Economists warn delayed tariff refund may cost American taxpayers far more than expected
Close to two weeks ago, on February 20, the Supreme Court of the United States strong-armed the President's hopes about exactly how much control he actually has and can exercise. In a landmark ruling, the Supreme Court struck down tariffs that the United States had levied on its trading partners. The apex court reinforced that the tariffs imposed on imports that were invoked under the International Emergency Economic Powers Act (IEEPA) were unconstitutional and that the statute does not authorize the use of tariffs. The president was way over his rights to do so, and only the US Congress has the power to call for such a move.
Since then, the tariffs have been a hot selling point, with many companies wondering if they would ever see the light of day with respect to refunds. The tariffs have raked in close to $175 billion in revenue for the United States, and Trump was banking on this amount to keep up his campaign promises of rebates and refunds, even going so far as to say that soon, income taxes would cease to exist as tariffs would be the alternative that eases the burden of taxpayers. As per a report in Newsweek, economists have thrown caution to the wind with foresight on the havoc these refunds would wreak on taxpayers if they were to be delayed.
The free-market-oriented Cato Institute published a recent analysis in which it claimed that sitting on $175 billion while the Trump administration reneges on its promises of a refund is costing the U.S. $20 million per day. The month-on-month liability from compounding this interest comes up to $700 million per month, a cost not worth bearing just through delays. We'll break this down. After the court's decision is announced, it takes 32 days from the date of the order for the court to send this decision to the Court of Appeals for the Federal Circuit, wherein multiple companies across the globe have lined up as plaintiffs to request the court to expedite the case of refunds by remanding it to the Court of International Trade.
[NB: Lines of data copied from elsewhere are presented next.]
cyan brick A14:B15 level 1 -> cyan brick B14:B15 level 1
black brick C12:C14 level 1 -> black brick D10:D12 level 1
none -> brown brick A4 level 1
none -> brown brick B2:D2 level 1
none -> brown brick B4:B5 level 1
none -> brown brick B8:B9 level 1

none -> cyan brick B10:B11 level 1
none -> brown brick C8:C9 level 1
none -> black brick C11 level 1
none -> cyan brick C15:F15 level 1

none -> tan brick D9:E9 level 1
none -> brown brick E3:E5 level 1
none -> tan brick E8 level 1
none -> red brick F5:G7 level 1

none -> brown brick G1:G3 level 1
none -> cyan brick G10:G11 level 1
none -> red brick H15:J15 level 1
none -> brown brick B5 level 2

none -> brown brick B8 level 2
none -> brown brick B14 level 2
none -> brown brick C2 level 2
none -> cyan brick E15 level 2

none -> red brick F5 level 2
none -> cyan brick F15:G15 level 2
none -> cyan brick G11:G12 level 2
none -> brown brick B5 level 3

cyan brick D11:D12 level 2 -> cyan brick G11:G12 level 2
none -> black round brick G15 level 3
Adding to the 32-day customary period, the government's lawyers have requested a 90-day pause on this initial process by the CAFC. So by the time the case comes to the Court of International Trade, it would be June 22, approximately. Interest compounds at an annual rate of 4.5% - similar to the IRS's compound rates on overpayments above $10,000. Calculations based on this roughly put the interest accrued per month at $700 million. Just through this 120-plus-day delay that the government has been pushing for, taxpayers will have approximately $3 billion in interest on their hands.
And if we were to go by the President's words and literal strategy to drag this refund issue in courts until the end of his term, then the American public will have about an extra $23 billion that they owe importers. The question begs: Is delaying refunds the right way to go about it? Having painted this grim picture, we also bear some news of relief. The request by the administration's lawyers to pause any action regarding tariff refunds for 90 days has been rejected by the CAFC. So if President Trump were to put his mind to it in the best interests of taxpayers who have not yet been passed on the entirety of the tariffs by some companies through price hikes, tariff refunds processed at the earliest could salvage this quagmire that the U.S. has found itself in.